Exercise objective:
In your reply, write out each entry exactly as given.

Given entries:

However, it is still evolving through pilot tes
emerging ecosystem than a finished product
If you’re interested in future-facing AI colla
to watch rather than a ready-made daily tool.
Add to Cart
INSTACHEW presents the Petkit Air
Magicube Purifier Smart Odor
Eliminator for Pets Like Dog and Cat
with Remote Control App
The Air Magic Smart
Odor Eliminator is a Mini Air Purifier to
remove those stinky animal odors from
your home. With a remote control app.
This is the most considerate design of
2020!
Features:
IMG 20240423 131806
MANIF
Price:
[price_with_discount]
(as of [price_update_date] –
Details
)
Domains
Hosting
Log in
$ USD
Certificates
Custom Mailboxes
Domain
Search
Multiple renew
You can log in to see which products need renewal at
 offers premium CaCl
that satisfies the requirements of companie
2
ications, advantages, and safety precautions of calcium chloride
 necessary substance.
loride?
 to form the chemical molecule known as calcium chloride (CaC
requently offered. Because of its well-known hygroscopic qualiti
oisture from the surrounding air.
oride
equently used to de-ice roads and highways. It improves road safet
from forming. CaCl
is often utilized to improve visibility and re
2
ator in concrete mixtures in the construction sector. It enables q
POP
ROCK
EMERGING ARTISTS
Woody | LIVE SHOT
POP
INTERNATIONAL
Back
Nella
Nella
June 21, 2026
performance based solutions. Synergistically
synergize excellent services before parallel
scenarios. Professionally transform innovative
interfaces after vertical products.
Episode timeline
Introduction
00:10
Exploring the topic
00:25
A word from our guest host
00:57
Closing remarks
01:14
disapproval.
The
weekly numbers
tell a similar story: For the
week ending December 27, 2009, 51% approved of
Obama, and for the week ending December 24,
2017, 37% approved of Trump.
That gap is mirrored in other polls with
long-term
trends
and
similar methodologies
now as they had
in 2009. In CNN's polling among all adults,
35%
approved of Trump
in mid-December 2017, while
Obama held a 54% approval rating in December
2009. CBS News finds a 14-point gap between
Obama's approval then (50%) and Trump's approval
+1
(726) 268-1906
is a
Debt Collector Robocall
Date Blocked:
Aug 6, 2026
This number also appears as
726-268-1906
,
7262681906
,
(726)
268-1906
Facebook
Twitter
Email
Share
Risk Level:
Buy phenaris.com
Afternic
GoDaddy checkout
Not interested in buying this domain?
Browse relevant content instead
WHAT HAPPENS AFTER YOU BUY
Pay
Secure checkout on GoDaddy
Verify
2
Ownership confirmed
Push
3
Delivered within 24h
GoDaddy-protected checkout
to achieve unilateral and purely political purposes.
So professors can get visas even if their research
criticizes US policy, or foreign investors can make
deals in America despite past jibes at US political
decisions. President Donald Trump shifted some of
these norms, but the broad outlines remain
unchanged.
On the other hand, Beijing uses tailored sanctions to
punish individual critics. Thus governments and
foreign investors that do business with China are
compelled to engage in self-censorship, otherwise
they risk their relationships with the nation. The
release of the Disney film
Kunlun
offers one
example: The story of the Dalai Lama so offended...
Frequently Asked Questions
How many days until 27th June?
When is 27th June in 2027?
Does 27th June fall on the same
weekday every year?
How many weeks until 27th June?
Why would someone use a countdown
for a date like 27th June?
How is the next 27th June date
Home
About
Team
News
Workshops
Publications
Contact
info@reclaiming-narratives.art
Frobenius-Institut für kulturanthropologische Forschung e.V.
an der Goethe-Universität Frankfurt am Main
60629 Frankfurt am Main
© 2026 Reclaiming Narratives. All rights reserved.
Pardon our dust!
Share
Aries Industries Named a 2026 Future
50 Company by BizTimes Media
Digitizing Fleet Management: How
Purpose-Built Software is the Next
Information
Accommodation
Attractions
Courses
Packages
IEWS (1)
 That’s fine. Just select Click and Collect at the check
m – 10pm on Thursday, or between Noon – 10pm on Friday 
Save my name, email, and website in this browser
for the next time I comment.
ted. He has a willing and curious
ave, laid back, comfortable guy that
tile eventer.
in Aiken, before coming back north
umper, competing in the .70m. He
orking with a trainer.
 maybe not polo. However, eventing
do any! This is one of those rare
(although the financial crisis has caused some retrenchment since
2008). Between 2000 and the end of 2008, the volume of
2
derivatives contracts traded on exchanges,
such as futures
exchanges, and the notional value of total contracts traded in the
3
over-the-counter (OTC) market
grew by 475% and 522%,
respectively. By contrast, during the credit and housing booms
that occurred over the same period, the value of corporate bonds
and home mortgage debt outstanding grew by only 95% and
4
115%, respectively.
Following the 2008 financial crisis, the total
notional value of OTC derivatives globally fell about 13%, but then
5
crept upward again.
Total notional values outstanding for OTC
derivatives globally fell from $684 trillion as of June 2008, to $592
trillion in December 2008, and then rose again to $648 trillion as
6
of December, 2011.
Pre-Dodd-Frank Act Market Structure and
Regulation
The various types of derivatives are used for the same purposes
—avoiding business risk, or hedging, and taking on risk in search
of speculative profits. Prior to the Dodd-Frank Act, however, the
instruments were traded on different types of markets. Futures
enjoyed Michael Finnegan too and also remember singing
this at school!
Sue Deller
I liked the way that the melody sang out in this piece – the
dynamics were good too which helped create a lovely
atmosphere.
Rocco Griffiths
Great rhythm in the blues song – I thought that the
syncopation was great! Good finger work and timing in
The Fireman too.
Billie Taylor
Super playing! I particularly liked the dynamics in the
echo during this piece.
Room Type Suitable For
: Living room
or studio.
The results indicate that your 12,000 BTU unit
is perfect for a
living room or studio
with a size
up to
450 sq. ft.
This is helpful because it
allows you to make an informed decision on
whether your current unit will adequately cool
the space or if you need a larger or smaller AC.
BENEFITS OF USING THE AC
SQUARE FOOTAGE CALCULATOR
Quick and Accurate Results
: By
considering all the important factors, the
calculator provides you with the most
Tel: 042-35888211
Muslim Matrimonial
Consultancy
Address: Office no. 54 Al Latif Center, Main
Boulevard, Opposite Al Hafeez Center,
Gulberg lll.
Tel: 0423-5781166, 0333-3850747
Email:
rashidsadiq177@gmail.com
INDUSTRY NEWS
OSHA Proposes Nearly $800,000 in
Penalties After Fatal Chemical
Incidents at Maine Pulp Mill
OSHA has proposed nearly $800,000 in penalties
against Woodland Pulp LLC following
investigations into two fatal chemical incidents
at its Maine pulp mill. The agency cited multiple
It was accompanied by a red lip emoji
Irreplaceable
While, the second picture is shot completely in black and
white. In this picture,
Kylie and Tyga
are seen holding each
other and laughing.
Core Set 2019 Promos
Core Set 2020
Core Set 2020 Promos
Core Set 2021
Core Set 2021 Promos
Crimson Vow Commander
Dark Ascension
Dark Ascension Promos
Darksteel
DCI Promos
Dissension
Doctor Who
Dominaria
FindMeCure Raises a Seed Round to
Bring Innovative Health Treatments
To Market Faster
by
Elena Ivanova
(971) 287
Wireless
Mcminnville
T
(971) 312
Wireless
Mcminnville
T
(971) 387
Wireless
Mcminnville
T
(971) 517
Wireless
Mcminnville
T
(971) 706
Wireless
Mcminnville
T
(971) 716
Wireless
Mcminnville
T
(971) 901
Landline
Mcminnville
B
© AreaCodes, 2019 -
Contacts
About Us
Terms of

Exercise response:
However, it is still evolving through pilot tes
emerging ecosystem than a finished product
If you’re interested in future-facing AI colla
to watch rather than a ready-made daily tool.
Add to Cart
INSTACHEW presents the Petkit Air
Magicube Purifier Smart Odor
Eliminator for Pets Like Dog and Cat
with Remote Control App
The Air Magic Smart
Odor Eliminator is a Mini Air Purifier to
remove those stinky animal odors from
your home. With a remote control app.
This is the most considerate design of
2020!
Features:
IMG 20240423 131806
MANIF
Price:
[price_with_discount]
(as of [price_update_date] –
Details
)
Domains
Hosting
Log in
$ USD
Certificates
Custom Mailboxes
Domain
Search
Multiple renew
You can log in to see which products need renewal at
 offers premium CaCl
that satisfies the requirements of companie
2
ications, advantages, and safety precautions of calcium chloride
 necessary substance.
loride?
 to form the chemical molecule known as calcium chloride (CaC
requently offered. Because of its well-known hygroscopic qualiti
oisture from the surrounding air.
oride
equently used to de-ice roads and highways. It improves road safet
from forming. CaCl
is often utilized to improve visibility and re
2
ator in concrete mixtures in the construction sector. It enables q
POP
ROCK
EMERGING ARTISTS
Woody | LIVE SHOT
POP
INTERNATIONAL
Back
Nella
Nella
June 21, 2026
performance based solutions. Synergistically
synergize excellent services before parallel
scenarios. Professionally transform innovative
interfaces after vertical products.
Episode timeline
Introduction
00:10
Exploring the topic
00:25
A word from our guest host
00:57
Closing remarks
01:14
disapproval.
The
weekly numbers
tell a similar story: For the
week ending December 27, 2009, 51% approved of
Obama, and for the week ending December 24,
2017, 37% approved of Trump.
That gap is mirrored in other polls with
long-term
trends
and
similar methodologies
now as they had
in 2009. In CNN's polling among all adults,
35%
approved of Trump
in mid-December 2017, while
Obama held a 54% approval rating in December
2009. CBS News finds a 14-point gap between
Obama's approval then (50%) and Trump's approval
+1
(726) 268-1906
is a
Debt Collector Robocall
Date Blocked:
Aug 6, 2026
This number also appears as
726-268-1906
,
7262681906
,
(726)
268-1906
Facebook
Twitter
Email
Share
Risk Level:
Buy phenaris.com
Afternic
GoDaddy checkout
Not interested in buying this domain?
Browse relevant content instead
WHAT HAPPENS AFTER YOU BUY
Pay
Secure checkout on GoDaddy
Verify
2
Ownership confirmed
Push
3
Delivered within 24h
GoDaddy-protected checkout
to achieve unilateral and purely political purposes.
So professors can get visas even if their research
criticizes US policy, or foreign investors can make
deals in America despite past jibes at US political
decisions. President Donald Trump shifted some of
these norms, but the broad outlines remain
unchanged.
On the other hand, Beijing uses tailored sanctions to
punish individual critics. Thus governments and
foreign investors that do business with China are
compelled to engage in self-censorship, otherwise
they risk their relationships with the nation. The
release of the Disney film
Kunlun
offers one
example: The story of the Dalai Lama so offended...
Frequently Asked Questions
How many days until 27th June?
When is 27th June in 2027?
Does 27th June fall on the same
weekday every year?
How many weeks until 27th June?
Why would someone use a countdown
for a date like 27th June?
How is the next 27th June date
Home
About
Team
News
Workshops
Publications
Contact
info@reclaiming-narratives.art
Frobenius-Institut für kulturanthropologische Forschung e.V.
an der Goethe-Universität Frankfurt am Main
60629 Frankfurt am Main
© 2026 Reclaiming Narratives. All rights reserved.
Pardon our dust!
Share
Aries Industries Named a 2026 Future
50 Company by BizTimes Media
Digitizing Fleet Management: How
Purpose-Built Software is the Next
Information
Accommodation
Attractions
Courses
Packages
IEWS (1)
 That’s fine. Just select Click and Collect at the check
m – 10pm on Thursday, or between Noon – 10pm on Friday 
Save my name, email, and website in this browser
for the next time I comment.
ted. He has a willing and curious
ave, laid back, comfortable guy that
tile eventer.
in Aiken, before coming back north
umper, competing in the .70m. He
orking with a trainer.
 maybe not polo. However, eventing
do any! This is one of those rare
(although the financial crisis has caused some retrenchment since
2008). Between 2000 and the end of 2008, the volume of
2
derivatives contracts traded on exchanges,
such as futures
exchanges, and the notional value of total contracts traded in the
3
over-the-counter (OTC) market
grew by 475% and 522%,
respectively. By contrast, during the credit and housing booms
that occurred over the same period, the value of corporate bonds
and home mortgage debt outstanding grew by only 95% and
4
115%, respectively.
Following the 2008 financial crisis, the total
notional value of OTC derivatives globally fell about 13%, but then
5
crept upward again.
Total notional values outstanding for OTC
derivatives globally fell from $684 trillion as of June 2008, to $592
trillion in December 2008, and then rose again to $648 trillion as
6
of December, 2011.
Pre-Dodd-Frank Act Market Structure and
Regulation
The various types of derivatives are used for the same purposes
—avoiding business risk, or hedging, and taking on risk in search
of speculative profits. Prior to the Dodd-Frank Act, however, the
instruments were traded on different types of markets. Futures
enjoyed Michael Finnegan too and also remember singing
this at school!
Sue Deller
I liked the way that the melody sang out in this piece – the
dynamics were good too which helped create a lovely
atmosphere.
Rocco Griffiths
Great rhythm in the blues song – I thought that the
syncopation was great! Good finger work and timing in
The Fireman too.
Billie Taylor
Super playing! I particularly liked the dynamics in the
echo during this piece.
Room Type Suitable For
: Living room
or studio.
The results indicate that your 12,000 BTU unit
is perfect for a
living room or studio
with a size
up to
450 sq. ft.
This is helpful because it
allows you to make an informed decision on
whether your current unit will adequately cool
the space or if you need a larger or smaller AC.
BENEFITS OF USING THE AC
SQUARE FOOTAGE CALCULATOR
Quick and Accurate Results
: By
considering all the important factors, the
calculator provides you with the most
Tel: 042-35888211
Muslim Matrimonial
Consultancy
Address: Office no. 54 Al Latif Center, Main
Boulevard, Opposite Al Hafeez Center,
Gulberg lll.
Tel: 0423-5781166, 0333-3850747
Email:
rashidsadiq177@gmail.com
INDUSTRY NEWS
OSHA Proposes Nearly $800,000 in
Penalties After Fatal Chemical
Incidents at Maine Pulp Mill
OSHA has proposed nearly $800,000 in penalties
against Woodland Pulp LLC following
investigations into two fatal chemical incidents
at its Maine pulp mill. The agency cited multiple
It was accompanied by a red lip emoji
Irreplaceable
While, the second picture is shot completely in black and
white. In this picture,
Kylie and Tyga
are seen holding each
other and laughing.
Core Set 2019 Promos
Core Set 2020
Core Set 2020 Promos
Core Set 2021
Core Set 2021 Promos
Crimson Vow Commander
Dark Ascension
Dark Ascension Promos
Darksteel
DCI Promos
Dissension
Doctor Who
Dominaria
FindMeCure Raises a Seed Round to
Bring Innovative Health Treatments
To Market Faster
by
Elena Ivanova
(971) 287
Wireless
Mcminnville
T
(971) 312
Wireless
Mcminnville
T
(971) 387
Wireless
Mcminnville
T
(971) 517
Wireless
Mcminnville
T
(971) 706
Wireless
Mcminnville
T
(971) 716
Wireless
Mcminnville
T
(971) 901
Landline
Mcminnville
B
© AreaCodes, 2019 -
Contacts
About Us
Terms of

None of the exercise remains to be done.